The Public Accounts Committee has given the Department of Health and Social Care (DHSC) two months to report back with a plan to ensure PPE provision during a second Covid-19 spike.

The influential group of MPs said they were 'extremely concerned' by PPE shortages faced by NHS and care workers during the first wave of the pandemic in the UK.

According to the DHSC it never ran out of stock of PPE but rather Covid-19 had 'put supply chains and distribution networks under unprecedented strain', posing challenges with ensuring the right equipment was at the right place at the right time.

The report from the PAC said: 'We are extremely concerned by the widely reported shortages of personal protective equipment (PPE) faced by NHS and care workers during the COVID-19 pandemic.'

It added that the Government had conveyed its intentions to continue to buy the vast majority of its PPE on international markets.

But the PAC said: 'Although the Department says it is committed to building up stocks to meet longer-term demand, we were not convinced that it was treating the matter with sufficient urgency.

'In particular, the governance arrangements to procure and distribute PPE across health and social care remain unclear and uncertainty prevails around future provision of local PPE across the health and social care sectors. It is absolutely vital that the same problems do not happen again in the event of a second wave.'

The report recommended that the DHSC write to it within two months to 'clarify its governance arrangements and outline at what point in the future it expects to have a predictable supply of stock and ready access to PPE supply within the NHS and care sectors'.

'This should include detail on the roles and responsibilities for the procurement and distribution of personal protective equipment across NHS and social care settings,' the report said.

PAC chair Meg Hillier said: 'The Government conducted a large pandemic practice exercise in 2016 but failed to prepare.
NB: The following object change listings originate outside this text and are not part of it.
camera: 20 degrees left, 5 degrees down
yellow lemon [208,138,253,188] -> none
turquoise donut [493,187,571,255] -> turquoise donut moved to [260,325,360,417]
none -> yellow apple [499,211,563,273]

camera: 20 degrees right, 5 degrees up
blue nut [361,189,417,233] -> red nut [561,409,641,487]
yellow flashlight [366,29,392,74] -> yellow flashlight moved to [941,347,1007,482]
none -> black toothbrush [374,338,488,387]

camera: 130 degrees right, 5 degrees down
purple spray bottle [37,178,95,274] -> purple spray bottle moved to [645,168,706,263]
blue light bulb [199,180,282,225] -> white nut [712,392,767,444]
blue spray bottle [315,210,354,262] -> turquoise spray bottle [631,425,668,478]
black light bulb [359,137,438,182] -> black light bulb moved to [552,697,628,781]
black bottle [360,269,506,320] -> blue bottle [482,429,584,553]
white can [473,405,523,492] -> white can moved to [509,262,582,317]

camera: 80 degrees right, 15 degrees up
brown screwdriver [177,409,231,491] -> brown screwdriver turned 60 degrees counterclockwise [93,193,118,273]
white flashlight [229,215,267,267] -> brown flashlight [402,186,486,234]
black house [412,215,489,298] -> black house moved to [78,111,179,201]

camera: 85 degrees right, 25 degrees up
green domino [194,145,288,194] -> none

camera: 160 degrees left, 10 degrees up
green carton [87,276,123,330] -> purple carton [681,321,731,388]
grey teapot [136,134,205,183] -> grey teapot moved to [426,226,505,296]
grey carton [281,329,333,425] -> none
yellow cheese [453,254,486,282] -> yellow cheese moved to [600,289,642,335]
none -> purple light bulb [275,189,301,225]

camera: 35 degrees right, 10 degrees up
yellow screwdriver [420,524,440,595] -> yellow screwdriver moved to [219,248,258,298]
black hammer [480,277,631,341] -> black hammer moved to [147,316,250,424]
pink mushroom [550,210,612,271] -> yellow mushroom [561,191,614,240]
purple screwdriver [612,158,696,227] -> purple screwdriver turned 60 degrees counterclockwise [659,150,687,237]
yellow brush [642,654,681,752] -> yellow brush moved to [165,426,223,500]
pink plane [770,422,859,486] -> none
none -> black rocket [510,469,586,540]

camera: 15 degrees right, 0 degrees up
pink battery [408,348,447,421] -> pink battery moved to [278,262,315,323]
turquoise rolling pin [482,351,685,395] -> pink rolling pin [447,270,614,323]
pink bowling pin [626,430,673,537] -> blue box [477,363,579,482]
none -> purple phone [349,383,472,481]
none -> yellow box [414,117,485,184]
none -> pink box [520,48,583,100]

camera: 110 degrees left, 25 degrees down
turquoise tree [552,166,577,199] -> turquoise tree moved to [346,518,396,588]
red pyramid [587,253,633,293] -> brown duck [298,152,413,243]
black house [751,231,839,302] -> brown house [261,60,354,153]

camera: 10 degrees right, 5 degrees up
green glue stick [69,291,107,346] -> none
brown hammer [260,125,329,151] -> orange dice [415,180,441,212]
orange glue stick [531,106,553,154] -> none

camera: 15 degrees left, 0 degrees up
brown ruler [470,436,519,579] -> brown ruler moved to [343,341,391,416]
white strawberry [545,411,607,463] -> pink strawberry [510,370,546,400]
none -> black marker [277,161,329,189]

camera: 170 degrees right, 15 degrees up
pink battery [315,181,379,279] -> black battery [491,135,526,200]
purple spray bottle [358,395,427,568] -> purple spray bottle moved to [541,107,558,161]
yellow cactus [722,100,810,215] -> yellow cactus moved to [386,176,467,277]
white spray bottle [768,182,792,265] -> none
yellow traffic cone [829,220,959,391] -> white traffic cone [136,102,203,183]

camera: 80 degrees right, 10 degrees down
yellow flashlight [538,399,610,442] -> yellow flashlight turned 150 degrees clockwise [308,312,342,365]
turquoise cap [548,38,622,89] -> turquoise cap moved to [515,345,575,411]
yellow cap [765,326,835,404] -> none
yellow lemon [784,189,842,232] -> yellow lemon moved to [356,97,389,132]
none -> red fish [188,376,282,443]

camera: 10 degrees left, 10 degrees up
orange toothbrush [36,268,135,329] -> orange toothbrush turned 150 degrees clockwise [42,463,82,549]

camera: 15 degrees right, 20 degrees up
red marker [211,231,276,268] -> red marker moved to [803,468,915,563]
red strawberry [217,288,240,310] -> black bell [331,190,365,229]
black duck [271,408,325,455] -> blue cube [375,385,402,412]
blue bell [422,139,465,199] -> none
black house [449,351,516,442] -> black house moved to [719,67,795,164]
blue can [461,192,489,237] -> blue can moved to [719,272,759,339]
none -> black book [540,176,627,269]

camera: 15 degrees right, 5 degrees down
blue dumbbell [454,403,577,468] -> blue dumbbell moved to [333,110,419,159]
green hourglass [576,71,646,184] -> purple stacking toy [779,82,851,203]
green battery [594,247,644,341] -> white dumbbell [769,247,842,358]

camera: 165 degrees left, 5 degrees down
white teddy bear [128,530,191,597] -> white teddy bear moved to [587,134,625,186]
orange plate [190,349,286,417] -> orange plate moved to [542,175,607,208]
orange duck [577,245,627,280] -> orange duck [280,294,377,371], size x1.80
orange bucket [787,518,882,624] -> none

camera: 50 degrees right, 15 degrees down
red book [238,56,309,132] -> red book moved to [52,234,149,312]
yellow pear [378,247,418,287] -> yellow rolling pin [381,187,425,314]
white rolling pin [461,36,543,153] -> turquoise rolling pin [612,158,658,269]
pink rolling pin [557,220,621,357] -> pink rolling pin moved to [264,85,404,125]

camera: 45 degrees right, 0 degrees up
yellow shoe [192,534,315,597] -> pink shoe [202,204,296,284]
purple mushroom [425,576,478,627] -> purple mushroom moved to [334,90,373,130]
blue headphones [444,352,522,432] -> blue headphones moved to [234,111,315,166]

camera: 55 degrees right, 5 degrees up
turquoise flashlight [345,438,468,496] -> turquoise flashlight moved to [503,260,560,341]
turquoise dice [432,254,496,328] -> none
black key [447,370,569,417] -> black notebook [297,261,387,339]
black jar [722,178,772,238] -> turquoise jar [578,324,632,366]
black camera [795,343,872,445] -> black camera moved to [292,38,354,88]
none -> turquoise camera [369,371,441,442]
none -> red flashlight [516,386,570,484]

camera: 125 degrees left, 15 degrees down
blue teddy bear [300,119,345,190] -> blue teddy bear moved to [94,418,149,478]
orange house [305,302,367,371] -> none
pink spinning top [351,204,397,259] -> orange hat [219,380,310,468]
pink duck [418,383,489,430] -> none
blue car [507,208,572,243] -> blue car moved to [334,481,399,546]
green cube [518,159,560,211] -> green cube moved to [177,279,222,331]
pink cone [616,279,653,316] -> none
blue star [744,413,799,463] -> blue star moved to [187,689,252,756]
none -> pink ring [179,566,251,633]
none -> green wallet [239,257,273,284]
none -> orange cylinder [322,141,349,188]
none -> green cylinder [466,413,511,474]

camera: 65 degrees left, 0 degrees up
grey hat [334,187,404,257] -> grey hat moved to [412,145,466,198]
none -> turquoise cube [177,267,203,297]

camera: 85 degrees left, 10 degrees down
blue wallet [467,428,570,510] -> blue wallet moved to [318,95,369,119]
The previous Committee warned on the lack of plans to ensure access to medicines and equipment in the social care sector in the event of a no deal Brexit, but, again, the Government failed to prepare.

'There must be total focus now on where the problems were in procurement and supply in the first wave, and on eradicating them.'

This comes after pharmacy teams in England were been told to dispose of any unused out-of-date Cardinal Health Type IIR face masks sent to them by wholesalers in March and April.

The face masks, sent to community pharmacists as well as other primary care clinicians, were well past their 2016 expiry dates. But this had been concealed with a sticker displaying a 2021 expiration date.